Work to be completed >> Show each line below that contains the word "unclear". Case counts, so include only lines where the capitalization matches.
#### Material for this task
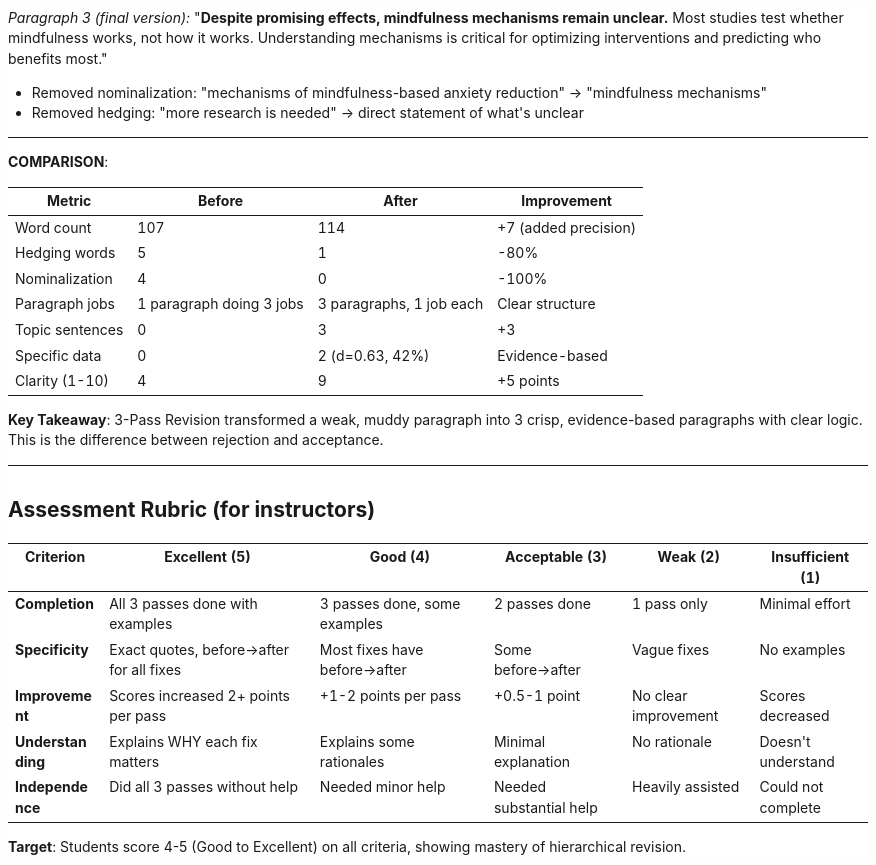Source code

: *Paragraph 3 (final version):*
"**Despite promising effects, mindfulness mechanisms remain unclear.** Most studies test whether mindfulness works, not how it works. Understanding mechanisms is critical for optimizing interventions and predicting who benefits most."
- Removed nominalization: "mechanisms of mindfulness-based anxiety reduction" → "mindfulness mechanisms"
- Removed hedging: "more research is needed" → direct statement of what's unclear

---

**COMPARISON**:

| Metric | Before | After | Improvement |
|--------|--------|-------|-------------|
| Word count | 107 | 114 | +7 (added precision) |
| Hedging words | 5 | 1 | -80% |
| Nominalization | 4 | 0 | -100% |
| Paragraph jobs | 1 paragraph doing 3 jobs | 3 paragraphs, 1 job each | Clear structure |
| Topic sentences | 0 | 3 | +3 |
| Specific data | 0 | 2 (d=0.63, 42%) | Evidence-based |
| Clarity (1-10) | 4 | 9 | +5 points |

**Key Takeaway**: 3-Pass Revision transformed a weak, muddy paragraph into 3 crisp, evidence-based paragraphs with clear logic. This is the difference between rejection and acceptance.

---

## Assessment Rubric (for instructors)

| Criterion | Excellent (5) | Good (4) | Acceptable (3) | Weak (2) | Insufficient (1) |
|-----------|---------------|----------|----------------|----------|------------------|
| **Completion** | All 3 passes done with examples | 3 passes done, some examples | 2 passes done | 1 pass only | Minimal effort |
| **Specificity** | Exact quotes, before→after for all fixes | Most fixes have before→after | Some before→after | Vague fixes | No examples |
| **Improvement** | Scores increased 2+ points per pass | +1-2 points per pass | +0.5-1 point | No clear improvement | Scores decreased |
| **Understanding** | Explains WHY each fix matters | Explains some rationales | Minimal explanation | No rationale | Doesn't understand |
| **Independence** | Did all 3 passes without help | Needed minor help | Needed substantial help | Heavily assisted | Could not complete |

**Target**: Students score 4-5 (Good to Excellent) on all criteria, showing mastery of hierarchical revision.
########
Result for this exercise >>
"**Despite promising effects, mindfulness mechanisms remain unclear.** Most studies test whether mindfulness works, not how it works. Understanding mechanisms is critical for optimizing interventions and predicting who benefits most."
- Removed hedging: "more research is needed" → direct statement of what's unclear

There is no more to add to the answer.